# Required work:
Please resume the page below on the minimum cost to merge stones, picking up right after its last line.

----- Quoted passage -----

Formatted question description: https://leetcode.ca/all/1000.html

1000. Minimum Cost to Merge Stones (Hard)

There are N piles of stones arranged in a row.  The i-th pile has stones[i] stones.

A move consists of merging exactly K consecutive piles into one pile, and the cost of this move is equal to the total number of stones in these K piles.

Find the minimum cost to merge all piles of stones into one pile.  If it is impossible, return -1.

 

Example 1:

Input: stones = [3,2,4,1], K = 2
Output: 20
Explanation: 
We start with [3, 2, 4, 1].
We merge [3, 2] for a cost of 5, and we are left with [5, 4, 1].
We merge [4, 1] for a cost of 5, and we are left with [5, 5].
We merge [5, 5] for a cost of 10, and we are left with [10].
The total cost was 20, and this is the minimum possible.

Example 2:

Input: stones = [3,2,4,1], K = 3
Output: -1
Explanation: After any merge operation, there are 2 piles left, and we can't merge anymore.  So the task is impossible.

Example 3:

Input: stones = [3,5,1,2,6], K = 3
Output: 25
Explanation: 
We start with [3, 5, 1, 2, 6].
We merge [5, 1, 2] for a cost of 8, and we are left with [3, 8, 6].
We merge [3, 8, 6] for a cost of 17, and we are left with [17].
The total cost was 25, and this is the minimum possible.

 

Note:

  • 1 <= stones.length <= 30
  • 2 <= K <= 30
  • 1 <= stones[i] <= 100

Related Topics:
Dynamic Programming

Similar Questions:

Solution 1. DP

// OJ: https://leetcode.com/problems/minimum-cost-to-merge-stones/

// Time: O(N^3 / K)
// Space: O(N^2)

----- Data provided -----

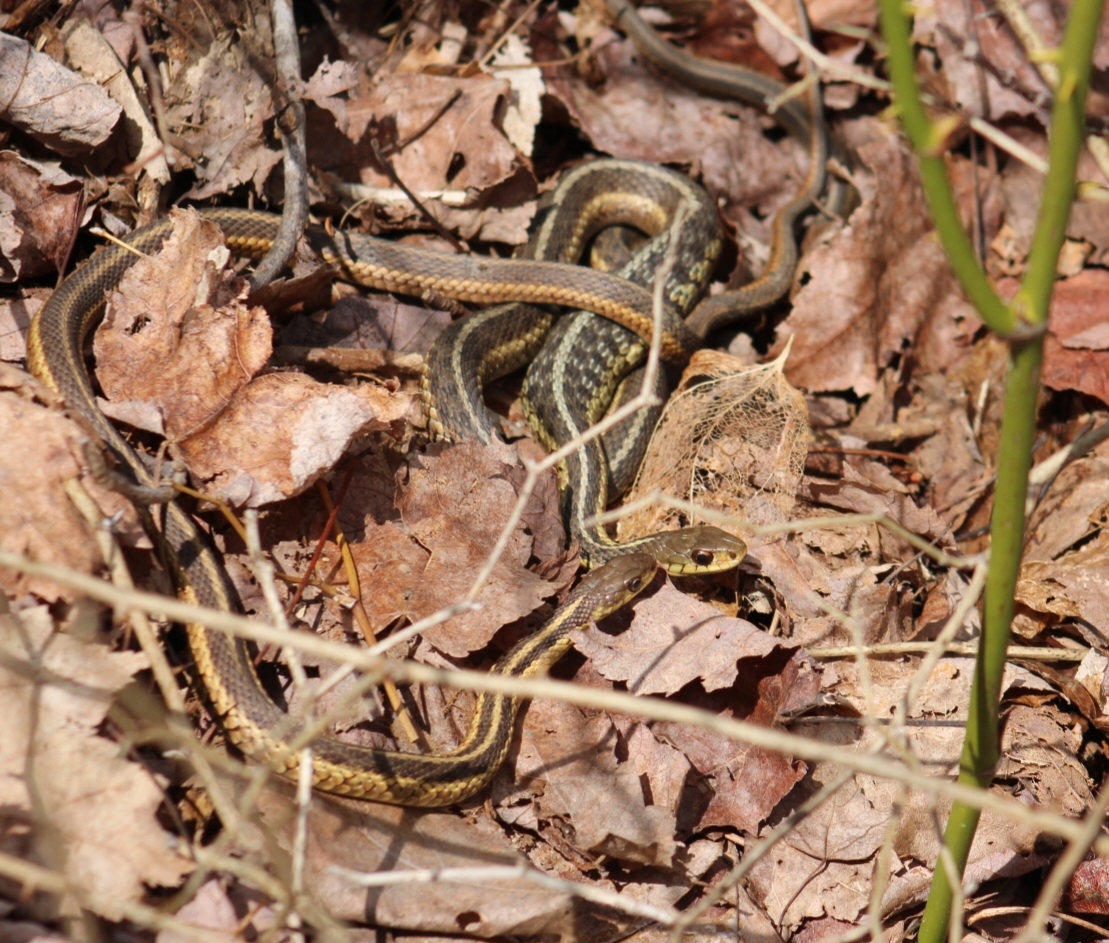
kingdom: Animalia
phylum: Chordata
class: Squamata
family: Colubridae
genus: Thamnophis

-----

# Result for this task:
// Ref: https://leetcode.com/problems/minimum-cost-to-merge-stones/discuss/247567/JavaC%2B%2BPython-DP
class Solution {
public:
    int mergeStones(vector<int>& stones, int K) {
        int N = stones.size();
        if ((N - 1) % (K - 1)) return -1;
        vector<int> prefix(N + 1);
        partial_sum(stones.begin(), stones.end(), prefix.begin() + 1);
        vector<vector<int>> dp(N, vector<int>(N));
        for (int m = K; m <= N; ++m) {
            for (int i = 0; i + m <= N; ++i) {
                int j = i + m - 1;
                dp[i][j] = INT_MAX;
                for (int mid = i; mid < j; mid += K - 1) {
                    dp[i][j] = min(dp[i][j], dp[i][mid] + dp[mid + 1][j]);
                }
                if ((j - i) % (K - 1) == 0) dp[i][j] += prefix[j + 1] - prefix[i];
            }
        }
        return dp[0][N - 1];
    }
};

Java

class Solution {
    public int mergeStones(int[] stones, int K) {
        int length = stones.length;
        if (length == 1)
            return 0;
        if ((length - 1) % (K - 1) != 0)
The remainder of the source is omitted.